The Political Economy of Land Conflict in a Transborder Oaxacan Community

Editor’s Note: This article was originally published in the Winter 2012 edition of CLLAS Notes, the newsletter of the Center for Latino/a and Latin American Studies.

by Iván Sandoval

Santa Ana’s church and the María Sánchez hill in the background.

This project explores how immigration affects land conflicts in Santa Ana Zegache, located in the central valleys of Oaxaca, México. Santa Ana Zegache, like many other communities in the Mexican countryside, is a divided community. Its divisions are reflected in two main realms: political parties and land issues. At this stage of the project I am focusing on the latter, although it should be noted both of these realms are deeply intertwined.

Land conflict is not a new phenomenon in Santa Ana Zegache. In fact, archival material shows that the conflict between “agraristas” (or the people who defend the “communal” land-holding system also known as “ejido”) and “propietarios” (those who support a version of private property) has been present in the community at least since the 1940s. This conflict has taken many different forms, however, and in the last two decades the divide between the “ejidatarios” and the ”propietarios” became almost symmetrical with the division between Santañeros who support either the Partido Revolucionario Institucional (PRI) and those who support the Partido de la Revolución Democrática (PRD).

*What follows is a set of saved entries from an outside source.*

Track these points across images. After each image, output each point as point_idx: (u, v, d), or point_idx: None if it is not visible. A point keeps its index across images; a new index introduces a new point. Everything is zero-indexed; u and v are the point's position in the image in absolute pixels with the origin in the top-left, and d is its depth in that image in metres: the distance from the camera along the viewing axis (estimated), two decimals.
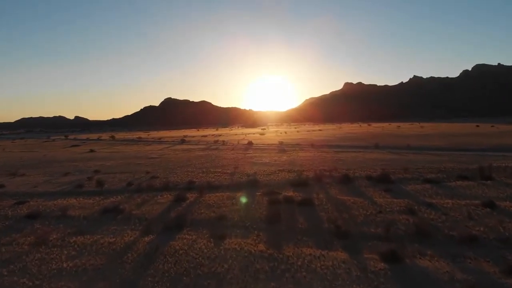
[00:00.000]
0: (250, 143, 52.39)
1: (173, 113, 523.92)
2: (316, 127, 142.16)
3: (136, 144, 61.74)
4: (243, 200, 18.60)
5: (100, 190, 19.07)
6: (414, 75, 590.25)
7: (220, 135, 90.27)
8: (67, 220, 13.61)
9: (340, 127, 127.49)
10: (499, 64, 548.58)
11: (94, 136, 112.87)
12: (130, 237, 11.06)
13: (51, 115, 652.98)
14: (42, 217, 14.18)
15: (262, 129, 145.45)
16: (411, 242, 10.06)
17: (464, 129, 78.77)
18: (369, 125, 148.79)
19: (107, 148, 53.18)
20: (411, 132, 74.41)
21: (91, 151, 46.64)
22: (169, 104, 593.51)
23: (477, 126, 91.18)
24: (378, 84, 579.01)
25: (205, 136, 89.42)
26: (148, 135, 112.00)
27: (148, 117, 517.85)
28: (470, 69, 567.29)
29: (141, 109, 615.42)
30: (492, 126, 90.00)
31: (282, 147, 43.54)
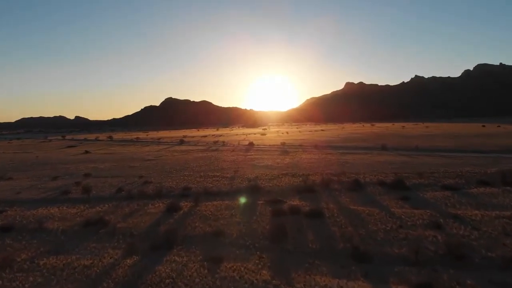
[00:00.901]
0: (251, 144, 50.70)
1: (173, 113, 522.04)
2: (318, 127, 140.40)
3: (134, 145, 60.07)
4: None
5: (86, 198, 17.39)
6: (416, 75, 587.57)
7: (220, 136, 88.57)
8: (43, 234, 11.95)
9: (343, 127, 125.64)
10: (500, 64, 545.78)
11: (92, 136, 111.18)
12: (110, 258, 9.37)
13: (51, 115, 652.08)
14: (16, 230, 12.52)
15: (263, 129, 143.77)
16: (445, 267, 8.37)
17: (470, 129, 76.93)
18: (372, 125, 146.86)
19: (103, 149, 51.53)
20: (417, 132, 72.60)
21: (86, 152, 45.01)
22: (170, 104, 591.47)
23: (483, 126, 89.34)
24: (379, 84, 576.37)
25: (205, 136, 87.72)
26: (147, 135, 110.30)
27: (149, 117, 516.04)
28: (471, 69, 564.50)
29: (141, 109, 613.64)
30: (498, 126, 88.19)
31: (284, 148, 41.82)
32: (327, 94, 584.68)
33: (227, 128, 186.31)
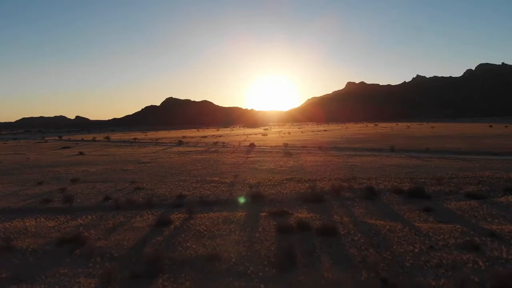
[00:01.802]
0: (252, 144, 48.89)
1: (174, 113, 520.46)
2: (321, 127, 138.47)
3: (131, 146, 58.25)
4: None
5: (68, 207, 15.61)
6: (417, 75, 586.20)
7: (220, 136, 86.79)
8: (9, 255, 10.14)
9: (346, 128, 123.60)
10: (503, 63, 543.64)
11: (90, 136, 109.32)
12: None
13: (51, 115, 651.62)
14: None
15: (264, 129, 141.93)
16: None
17: (478, 130, 74.87)
18: (375, 125, 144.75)
19: (98, 151, 49.71)
20: (423, 132, 70.67)
21: (80, 154, 43.23)
22: (171, 103, 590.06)
23: (490, 126, 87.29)
24: (381, 84, 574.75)
25: (205, 137, 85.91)
26: (146, 136, 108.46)
27: (149, 117, 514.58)
28: (473, 68, 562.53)
29: (142, 109, 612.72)
30: (506, 126, 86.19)
31: (287, 150, 40.00)
32: (328, 94, 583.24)
33: (228, 128, 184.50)
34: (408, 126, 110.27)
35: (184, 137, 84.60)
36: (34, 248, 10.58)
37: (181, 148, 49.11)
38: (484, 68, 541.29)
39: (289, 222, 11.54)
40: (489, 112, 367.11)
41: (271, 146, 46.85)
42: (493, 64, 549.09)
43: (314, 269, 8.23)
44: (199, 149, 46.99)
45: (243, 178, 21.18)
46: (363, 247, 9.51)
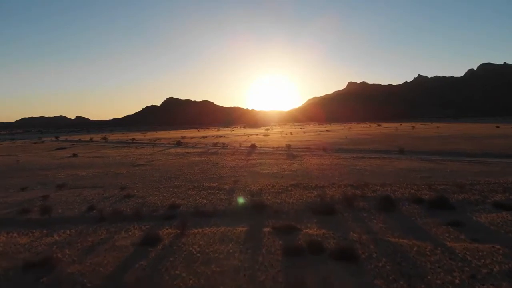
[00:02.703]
0: (253, 146, 47.14)
1: (175, 112, 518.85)
2: (323, 128, 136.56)
3: (127, 147, 56.48)
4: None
5: (47, 219, 13.90)
6: (419, 74, 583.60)
7: (220, 137, 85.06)
8: None
9: (349, 128, 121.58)
10: (504, 63, 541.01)
11: (87, 137, 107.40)
12: None
13: (52, 115, 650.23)
14: None
15: (265, 129, 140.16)
16: None
17: (485, 130, 72.82)
18: (379, 125, 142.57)
19: (93, 152, 47.96)
20: (429, 133, 68.77)
21: (74, 155, 41.48)
22: (171, 103, 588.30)
23: (497, 127, 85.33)
24: (382, 84, 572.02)
25: (205, 137, 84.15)
26: (144, 136, 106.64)
27: (150, 117, 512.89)
28: (475, 68, 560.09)
29: (142, 109, 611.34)
30: None
31: (290, 152, 38.23)
32: (329, 94, 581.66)
33: (228, 129, 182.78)
34: (413, 127, 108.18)
35: (183, 137, 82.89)
36: None
37: (179, 150, 47.37)
38: (485, 68, 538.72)
39: (298, 242, 9.80)
40: (490, 112, 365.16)
41: (273, 147, 45.09)
42: (495, 64, 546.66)
43: None
44: (198, 150, 45.25)
45: (243, 183, 19.45)
46: (390, 277, 7.75)
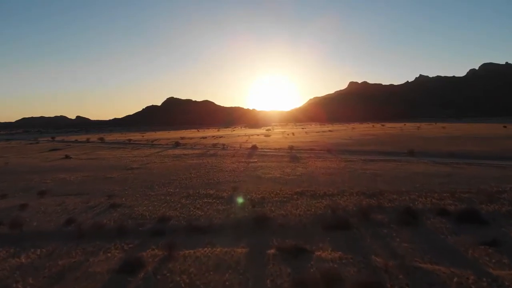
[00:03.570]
0: (254, 147, 45.33)
1: (175, 112, 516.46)
2: (325, 128, 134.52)
3: (123, 148, 54.65)
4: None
5: (19, 235, 12.10)
6: (420, 74, 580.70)
7: (220, 137, 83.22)
8: None
9: (352, 128, 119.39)
10: (506, 63, 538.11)
11: (85, 137, 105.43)
12: None
13: (52, 115, 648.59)
14: None
15: (266, 129, 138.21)
16: None
17: (493, 130, 70.74)
18: (382, 125, 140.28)
19: (87, 154, 46.16)
20: (434, 133, 66.81)
21: (66, 157, 39.66)
22: (172, 103, 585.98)
23: (504, 127, 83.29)
24: (383, 84, 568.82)
25: (204, 138, 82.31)
26: (143, 136, 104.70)
27: (150, 117, 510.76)
28: (477, 68, 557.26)
29: (143, 109, 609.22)
30: None
31: (293, 153, 36.38)
32: (330, 94, 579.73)
33: (229, 129, 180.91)
34: (418, 127, 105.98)
35: (182, 138, 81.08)
36: None
37: (177, 151, 45.53)
38: (487, 68, 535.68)
39: (310, 271, 7.97)
40: (491, 112, 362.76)
41: (275, 149, 43.25)
42: (497, 64, 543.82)
43: None
44: (197, 151, 43.41)
45: (244, 190, 17.63)
46: None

This division has split families and friendships, and, because of that, it has created new networks that have been transplanted to Santa Ana’s immigrant community in Oregon.

My project will highlight how land conflicts have been transformed by immigration and how Santa Ana’s immigrant community in Oregon has also been transformed by the increased intensity of local land conflicts. Studying land conflict in transborder communities can help us to understand how immigration modifies people’s political attitudes, and it can also shed some light on how immigrant communities retain connections with their communities of origin by emphasizing a particular relation to land and agriculture in a familial and communal setting. ■

—Iván Sandoval is a second year master’s student in the Department of Anthropology. Iván received his licenciatura in anthropology from the Universidad de las Americas-Puebla, in Mexico, and he also received a master’s in the philosophy of sciences from the London School of Economics.